The probe has focused on a July 25 telephone call in which Trump asked Ukrainian President Volodymyr Zelenskiy to open an investigation into Biden and his son Hunter, and into a discredited theory promoted by Trump and his allies that Ukraine, not Russia, meddled in the 2016 election.

Hunter Biden joined the board of Ukrainian energy company Burisma while his father was vice president. Trump has accused the Bidens of corruption. They have denied wrongdoing and the allegations have not been substantiated.

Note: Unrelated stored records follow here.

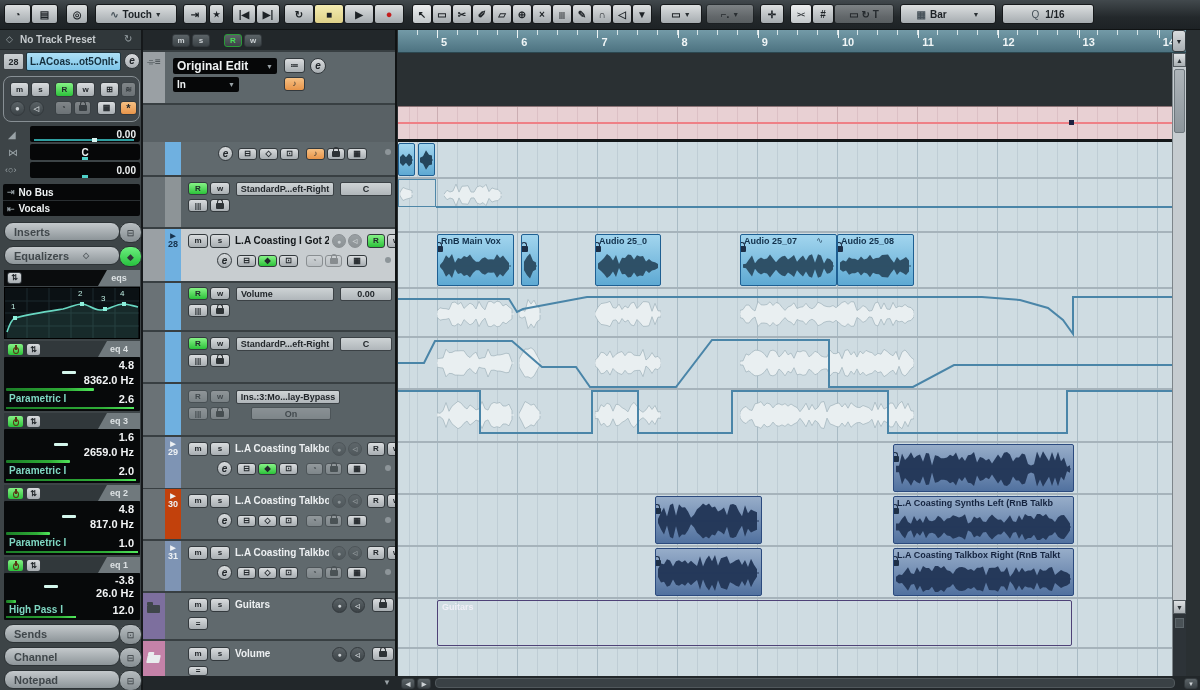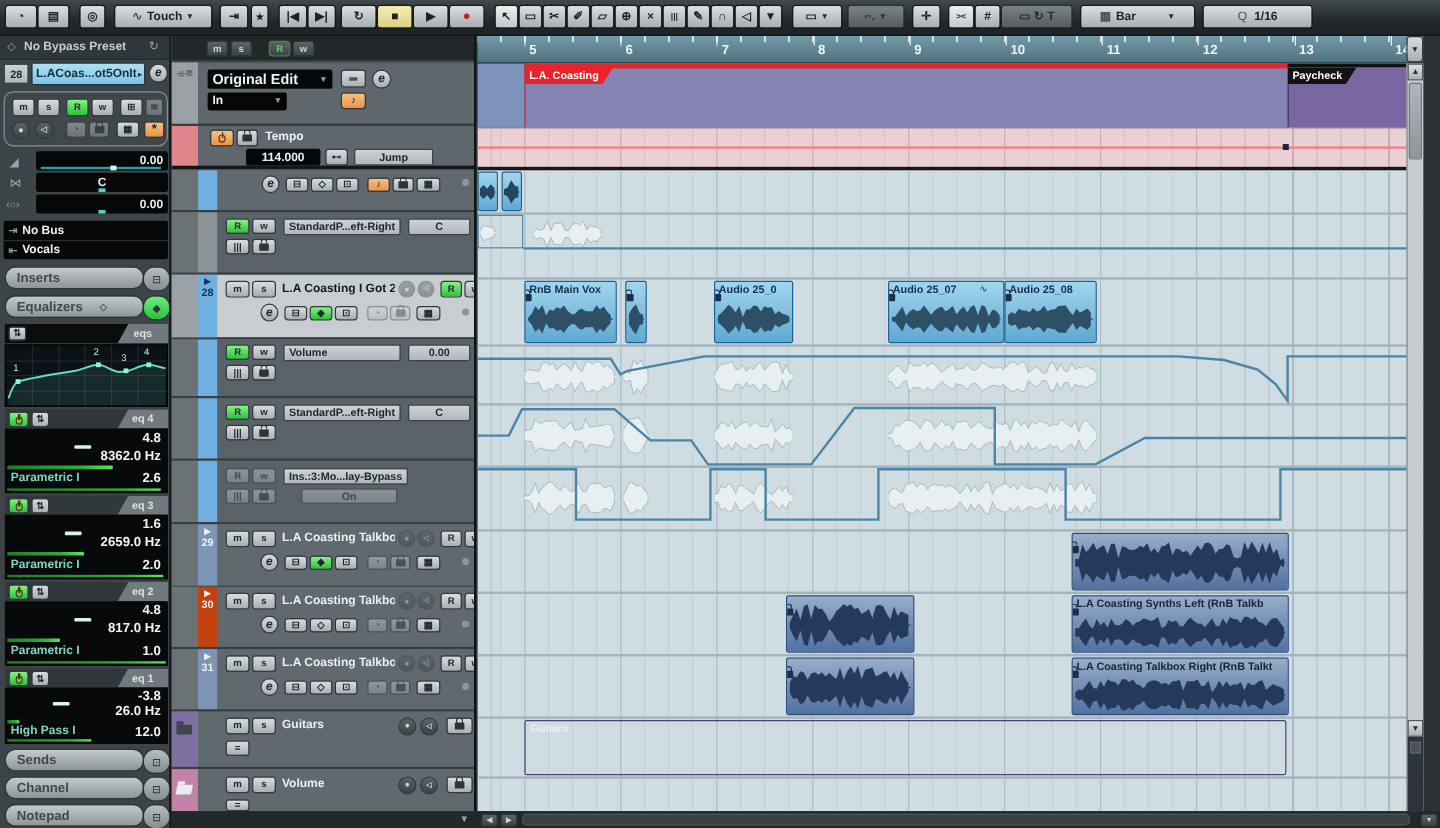--- a/index.html
+++ b/index.html
@@ -211,7 +211,7 @@
 
     <div class="abs" style="left:0;top:0;width:141px;height:19px;background:#30373a;border-bottom:1px solid #23282b">
       <span class="abs" style="left:6px;top:4px;font-size:9px;color:#9aa3a7">◇</span>
-      <span class="ins-lbl" style="left:20px;top:4px">No Bypass Preset</span>
+      <span class="ins-lbl" style="left:20px;top:4px">No Track Preset</span>
       <span class="abs" style="left:124px;top:3px;font-size:10px;color:#9aa3a7">↻</span>
     </div>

Democrats also have accused Trump of abusing his power by withholding $391 million in security aid to Ukraine - a vulnerable U.S. ally facing Russian aggression - and holding back a coveted White House meeting with Zelenskiy as leverage to pressure Kiev into investigating the Bidens.

The Judiciary Committee will hold a public hearing on Monday. Republicans have also called for a full day of proceedings to examine their own evidence, including a 110-page report saying the inquiry had found no evidence of an impeachable offense.

They have presented their own list of requested witnesses, including Hunter Biden and the anonymous whistleblower whose complaint sparked the impeachment inquiry. Nadler is considered unlikely to call them to testify.

Trump is the fourth U.S. president to face impeachment proceedings. None were removed from office, although Richard Nixon resigned as he faced almost certain impeachment in 1974 over the Watergate scandal.